I was out there, basically, on a dare. My neighbor Julieta Stack was looking for a student to test out an ambitious six-hour training program she is designing to teach a complete novice to play double-bogey golf. (For those who don't know the game, I should explain that a double-bogey golfer plays at the lowest possible level of quasi-respectability. If golf were rock 'n' roll, and you wanted to find a double-bogey rock band, it would be Gary Puckett and the Union Gap.)

I volunteered to be Julieta's guinea pig. This was unfair right from the get-go. It was as though Julieta had claimed to be able to teach anyone to paint miniature frescoes, and Stevie Wonder volunteered.

Now, Julieta harbors few illusions. She's the ultimate realist. ("Sometimes someone will come to me for lessons because they say they want to be on the senior tour. And I'm thinking, 'Yeah, and I want to be Miss America.' ") So after a few minutes of watching me attempt to drive a ball off a tee with all the grace and composure of Elmer Fudd trying to brain a rabbit with a sledgehammer, Julieta crafted a specially customized double-bogey-achieving strategy: I would not even attempt to pretend that I am a man. I would use only the smaller clubs and not try to drive the ball significant distances. (This was fine with me; I long ago sacrificed any remaining dignity to this column.)

Julieta was good. After three hours, she had me hitting the ball in the air and in the general direction of the green. And when we tried a practice round at a short nine-hole course, I came within one stroke of double-bogey golf. All that was left was the real deal the next day at Washington's East Potomac Park.

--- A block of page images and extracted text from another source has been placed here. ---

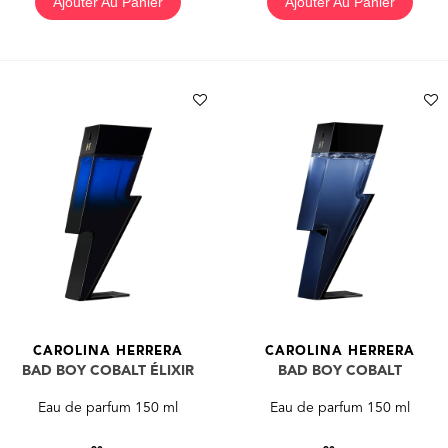
Ajouter Au Panier
Ajouter Au Panier
CAROLINA HERRERA
CAROLINA HERRERA
BAD BOY COBALT ÉLIXIR
BAD BOY COBALT
Eau de parfum 150 ml
Eau de parfum 150 ml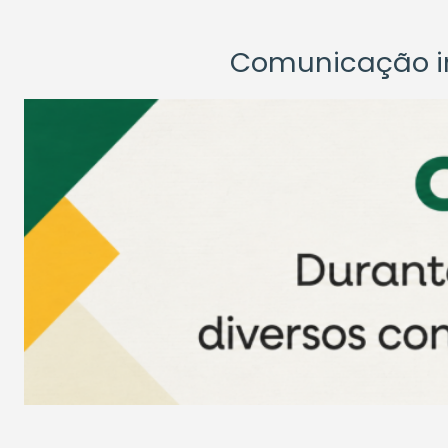
Comunicação ins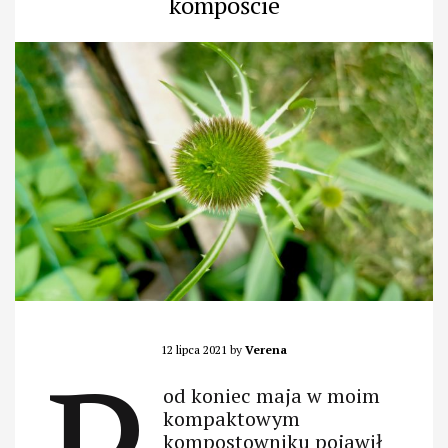
kompoście
12 lipca 2021
by
Verena
od koniec maja w moim
kompaktowym
kompostowniku pojawił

I contend that I would have been OK if Tom had not helpfully informed me shortly before the match that he intended to invoke the Ankles Convention. The Ankles Convention stipulates that a male golfer who fails to hit the ball off the men's tee far enough to reach the women's tee must waddle to his next shot with his pants at his ankles.

So, I don't know. Maybe I was a little tense. The fact is that I spent the next four hours futilely hacking and chopping at the ball, propelling it forward with all the efficiency of a man kicking a balloon. On one hole I scored a 14, which might be a course record for non-blind golfers.

After a while, I found myself attempting to take my mind off the wretchedness of my performance through theoretical exercises in epistemology and semiotics. For example: Shouldn't there be a term for a putt hit so ineptly that it winds up farther from the cup than it started? I decided this is a "puttz." I had two of them.

I wound up with exactly double par, a score so revolting there is no official term for it -- though, at 144, we can just call it a "gross-out."

If golf were rock 'n' roll, my game would be "MacArthur Park" rerecorded by those barking dogs.